Porém, pela primeira vez no Brasil, um grupo de jovens se organizou para realizar um "escracho" em frente ao clube militar durante o comício. Os veteranos militares tiveram que abandonar o lugar sob o repúdio dos jovens e com escolta policial. Nunca havia acontecido isso no Brasil, sendo que isto tem sido bastante habitual em outros países da região, já faz anos.

Além do comício, um avião militar sobrevoou a costa do Rio de Janeiro portando um grande cartaz com palavras relacionadas ao golpe, e vários paraquedistas realizaram um salto demonstrativo na praia. Isso revela claramente o clima interno existente neste momento nas Forças Armadas. Meu entendimento é que eles estão assustados.

   
 

Somente o fato da criação da Comissão da Verdade, mesmo ainda não tendo sido composta, já causa desespero nas Forças Armadas.

   



-Por que estão assustados?

-Houve uma mudança interessante. Está na agenda nacional o tema da Comissão da Verdade, criada por uma lei sancionada pela Dilma Rousseff em 18 de novembro do ano passado, mas até hoje não foram designados os seus integrantes.

Nem bem a lei foi criada e já  provocou forte tumulto entre os militares, chegando a elevados níveis de desespero. A primeira manifestação externa deste estado foi o lançamento de uma nota crítica -embora respeitosa- sobre a aprovação da Comissão da Verdade, publicada no portal do Clube Militar.

A nota fala de "revanchismo", de que a anistia foi igual para todos, e todos os argumentos já conhecidos e que sempre esgrimem os militares.

-O que a Dilma fez?
-Ela ligou para o Ministro da Defesa e lhe deu a instrução de retirar a nota do portal do Clube Militar, o que foi feito imediatamente. Mas, em seguida, furiosos, os mais radicais colocaram em circulação um novo texto que desrespeitava o Ministro e a própria Presidenta. O mais surpreendente é que o texto começou a recolher assinaturas de apoio de altos oficiais da ativa.

A Dilma, então, exigiu que fossem aplicadas sanções diretas aos autores do texto e aos demais signatários.

-As sanções foram aplicadas?
-Ainda não se sabe, porque estes processos são geralmente bem demorados, mas o mais preocupante foi a reação extremamente dura destes grupos.

 

-Como vocês viveram esta data?
-Nós estávamos em Porto Alegre participando do 5º Encontro Latino-americano pela Verdade e a Justiça, comemorado pelas organizações de direitos humanos e pelos parentes das vítimas do terrorismo de Estado dos países da região, encontro este que coincide com as datas dos golpes de Estado que sofremos. Este ano a vez tocava ao Brasil.

Naquele dia, realizamos um ato na ilha Prisão, localizada no rio Guaíba, em frente de Porto Alegre, durante o qual prestamos uma homenagem aos presos políticos que ali estiveram.
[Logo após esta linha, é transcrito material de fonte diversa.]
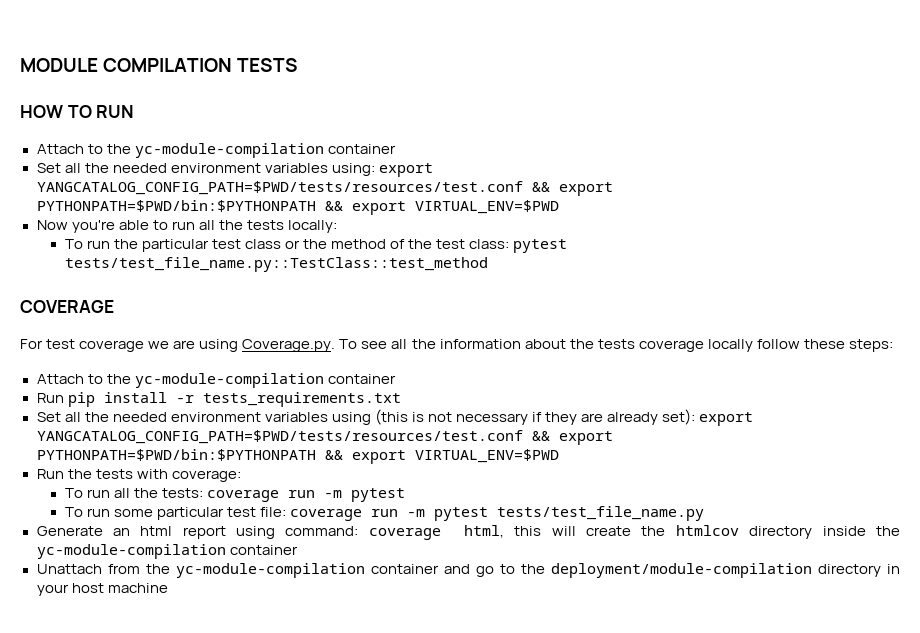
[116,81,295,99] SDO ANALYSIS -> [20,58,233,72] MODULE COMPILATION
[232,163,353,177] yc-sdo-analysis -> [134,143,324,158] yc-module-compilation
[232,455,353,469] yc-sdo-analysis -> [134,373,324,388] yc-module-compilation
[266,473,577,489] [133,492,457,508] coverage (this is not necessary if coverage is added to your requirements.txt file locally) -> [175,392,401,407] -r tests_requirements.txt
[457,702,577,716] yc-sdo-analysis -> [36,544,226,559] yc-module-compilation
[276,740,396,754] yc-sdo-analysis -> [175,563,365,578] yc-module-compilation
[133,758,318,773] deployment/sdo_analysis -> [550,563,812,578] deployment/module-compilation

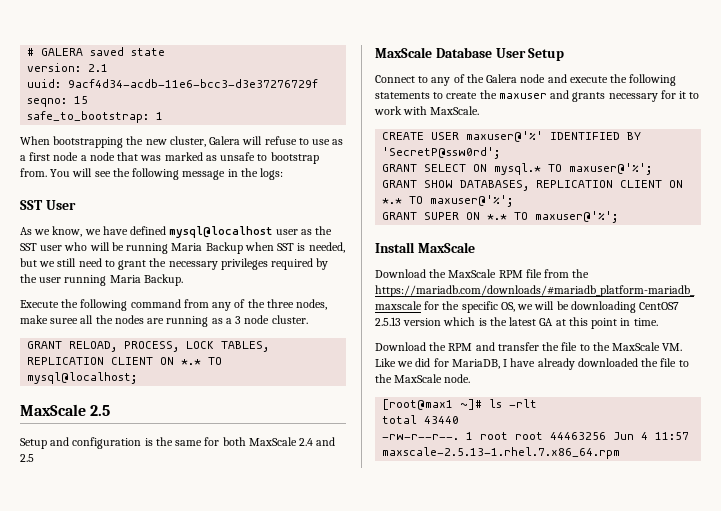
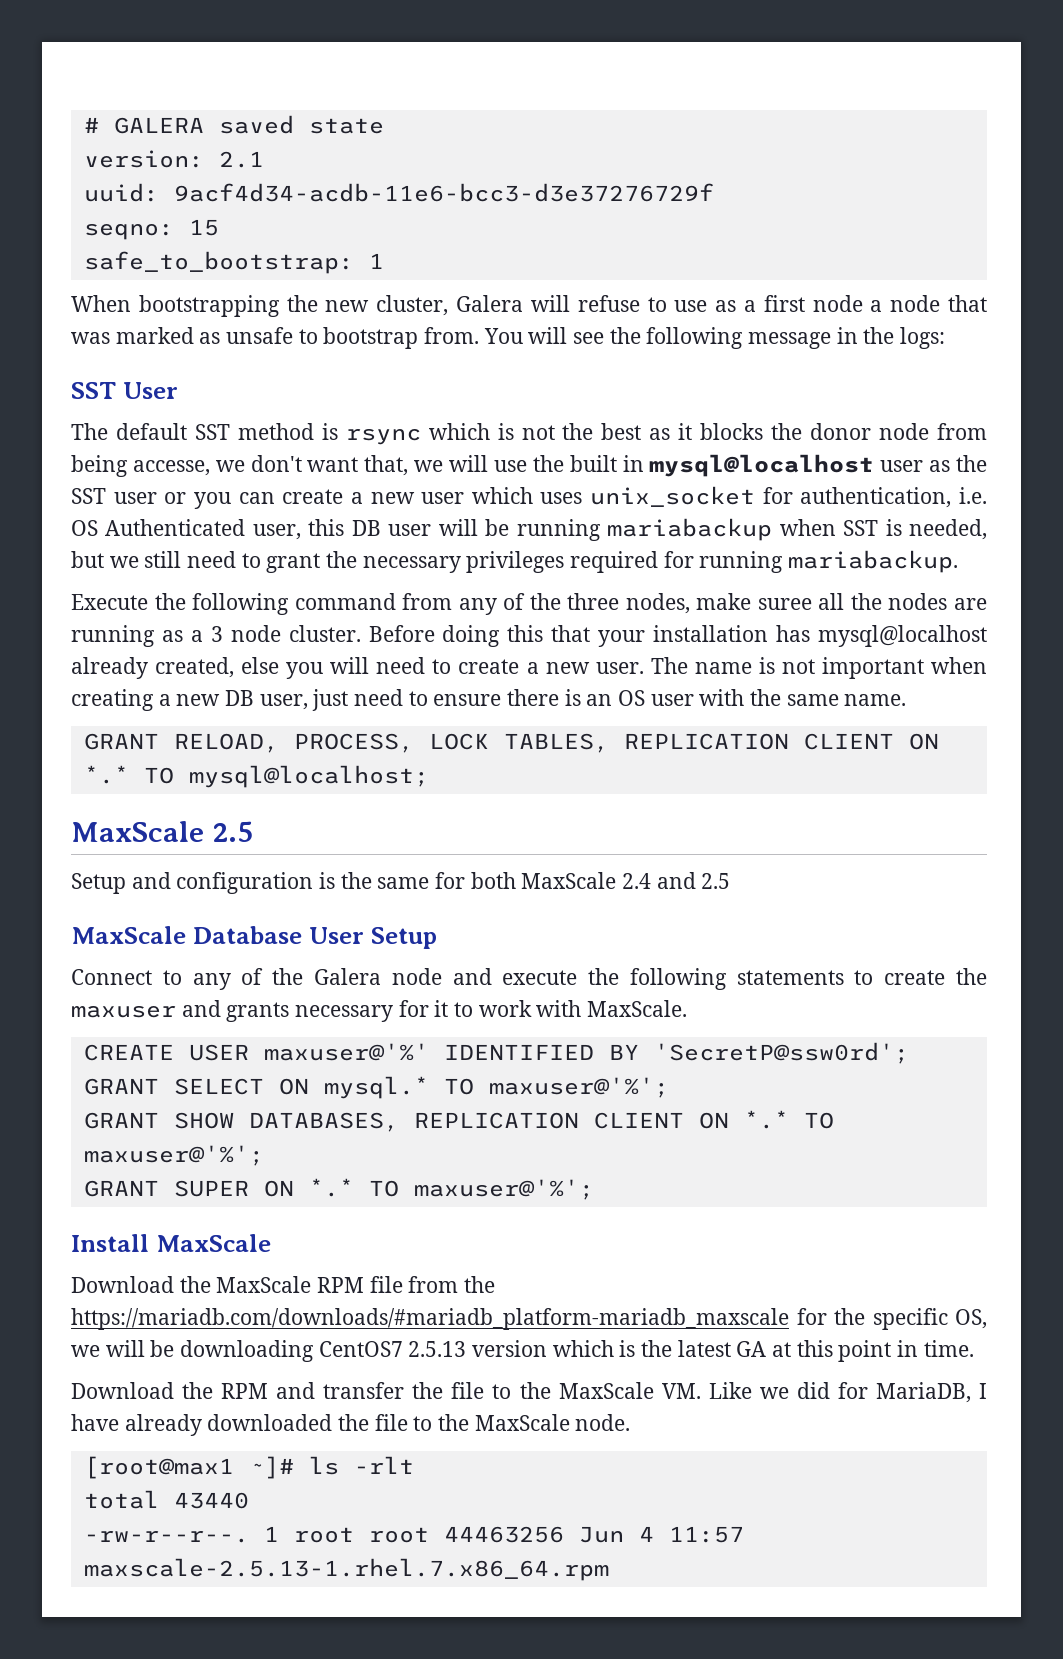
[20,226,167,237] As we know, we have defined -> [71,423,988,445] [71,455,644,477] The default SST method is rsync which is not the best as it blocks the donor node from being accesse, we don't want that, we will use the built in
[64,242,88,251] who -> [164,486,987,509] [71,519,432,540] or you can create a new user which uses unix_socket for authentication, i.e. OS Authenticated user, this DB user
[171,242,243,254] Maria Backup -> [607,518,773,541] mariabackup
[316,258,329,270] [20,274,183,286] by the user running Maria Backup. -> [663,550,959,573] for running mariabackup.
(308, 319) none -> [368,625,987,647] [71,657,987,679] [71,689,907,711] Before doing this that your installation has mysql@localhost already created, else you will need to create a new user. The name is not important when creating a new DB user, just need to ensure there is an OS user with the same name.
Declaramos que a anistia não foi para ambos os lados como afirmam os militares, foi somente para eles, porque os chamados "crimes de sangue" dos civis não foram anistiados. Mas os militares assassinaram muitos mais, e o fizeram sob o amparo de um sistema claramente circunscrito pela definição de terrorismo de Estado. No entanto, nenhum militar passou um minuto sequer na prisão.

Transcorridos 48 anos do golpe de Estado, apesar dos atuais oficiais da ativa das Forças Armadas não terem nada que ver com estes fatos -talvez alguns fossem cadetes- no entanto, eles mantêm esta posição equivocada, com um falso sentido de lealdade, que não se aplica apenas por critérios corporativos.

-Quais são suas expectativas quanto ao desempenho da Comissão de Verdade?
-A Comissão da Verdade é muito importante, mas para cumprir os seus objetivos deve ter mais de sete membros com 14 auxiliares, porque examinar os acontecimentos de 1946 a 1988 com tão poucas pessoas é humanamente impossível. Um longo período, e muito pouca gente.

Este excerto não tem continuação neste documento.